Direct Imaging Parameters
Direct image
See also: NIRISS imaging, Understanding JWST Exposure Times
If Direct Image in the Filters dialog box is selected, specify the following options for the direct image:
Image Dithers: refers to primary image dithers. Options are NONE, 2, 3, 4
Groups/Int
Integrations/Exp
ETC Wkbk. Calc ID
Taking a direct image is optional. A direct image will only be taken for the filter(s) specified in the Filters dialog box.
Note: the Exposure Time Calculator mode for AMI does not include calculations for direct imaging. To run calculations for direct imaging to determine Groups/Int and Integrations/Exp, use the NIRISS imaging mode in ETC.
PSF Reference Observations
See also: HCI PSF Reference Stars , NIRISS AMI Recommended Strategies
This is a PSF Reference Observation
If this observation is the PSF reference star, then the This is a PSF Reference Observation box must be checked, in the PSF Reference Observations panel at the bottom of the page.
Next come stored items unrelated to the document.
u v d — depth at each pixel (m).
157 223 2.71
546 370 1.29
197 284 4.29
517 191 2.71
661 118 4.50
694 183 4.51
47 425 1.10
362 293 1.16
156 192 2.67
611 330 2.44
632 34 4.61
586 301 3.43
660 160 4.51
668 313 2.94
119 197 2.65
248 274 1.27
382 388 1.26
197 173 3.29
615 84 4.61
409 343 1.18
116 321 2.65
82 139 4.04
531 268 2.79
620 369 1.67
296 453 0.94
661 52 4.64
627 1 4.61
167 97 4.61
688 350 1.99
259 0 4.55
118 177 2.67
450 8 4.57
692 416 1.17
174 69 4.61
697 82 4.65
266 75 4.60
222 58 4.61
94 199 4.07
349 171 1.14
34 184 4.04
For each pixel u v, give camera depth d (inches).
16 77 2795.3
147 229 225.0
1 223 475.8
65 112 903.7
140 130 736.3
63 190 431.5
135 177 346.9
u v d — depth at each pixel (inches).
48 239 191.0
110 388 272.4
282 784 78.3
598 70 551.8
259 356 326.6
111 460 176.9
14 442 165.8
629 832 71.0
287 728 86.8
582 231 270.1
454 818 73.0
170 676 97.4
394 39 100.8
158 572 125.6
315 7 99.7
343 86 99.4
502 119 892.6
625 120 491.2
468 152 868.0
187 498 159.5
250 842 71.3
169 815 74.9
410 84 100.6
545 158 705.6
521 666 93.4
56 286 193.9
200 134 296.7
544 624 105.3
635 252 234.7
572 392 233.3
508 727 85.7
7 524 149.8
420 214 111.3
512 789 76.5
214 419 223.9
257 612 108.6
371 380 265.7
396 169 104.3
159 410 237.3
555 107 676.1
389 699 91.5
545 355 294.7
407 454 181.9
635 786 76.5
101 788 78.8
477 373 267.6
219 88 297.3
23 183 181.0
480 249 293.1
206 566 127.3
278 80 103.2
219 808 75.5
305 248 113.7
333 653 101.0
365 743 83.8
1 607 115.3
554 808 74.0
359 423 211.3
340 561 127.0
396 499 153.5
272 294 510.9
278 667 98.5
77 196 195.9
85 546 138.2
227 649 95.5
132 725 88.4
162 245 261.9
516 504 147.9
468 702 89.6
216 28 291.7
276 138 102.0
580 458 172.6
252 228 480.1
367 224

Note that PSF reference star observations have a 0 month exclusive access period.
PSF reference observations
If PSF reference observations have already been specified, then one or more of those observation(s) can be selected in the PSF Reference Observations dialog box. The PSF reference observations must be observed with the same Filter and Subarray as the science target to show up in this dialog box.
Additional justification
If a PSF reference observation is not deemed to be required for the current observation, then the Additional Justification box must be checked. In that case, the absence of PSF Reference Observations must be scientifically justified in the PDF attachment of the proposal.
Verify your observation set-up
See also: APT Target Confirmation Charts, APT Visit Planner, APT Smart Accounting, APT Aladin Viewer
Create Target Confirmation Charts to verify that the input target coordinates will position the telescope in the correct place.
Run APT Visit Planner to check schedulability of observations, check constraints, and see whether guide stars are available to support the observation. Then run APT Smart Accounting to update time accounting and to remove excess overhead charges. APT can generate various reports through the "Reports" option in the Visit Planner view. Observers can access additional reports through the File → Export option in the top menu bar. For example the ".times" file provides a breakdown of individual exposures and associated exposure times, including overhead. These reports may help observers to tweak their observations to increase efficiency.
Observers can also visualize their observations on the celestial sphere using the APT Aladin Viewer.
Other tabs
Special Requirements
See also: APT Special Requirements
Target and reference star observations can be temporally grouped by using the Timing → Group/Sequence Observations Link option in the Special Requirements dialog box under the Special Requirements tab. We recommend specifying parameters for "Group non-interruptible" or "Sequence non-interruptible" in the dialog box.
Extended object imaging may need observations at more than one position angle in order to fill in gaps in uv-plane coverage, which can be achieved by invoking the Position Angle option in the Special Requirements dialog box under the Special Requirement tab.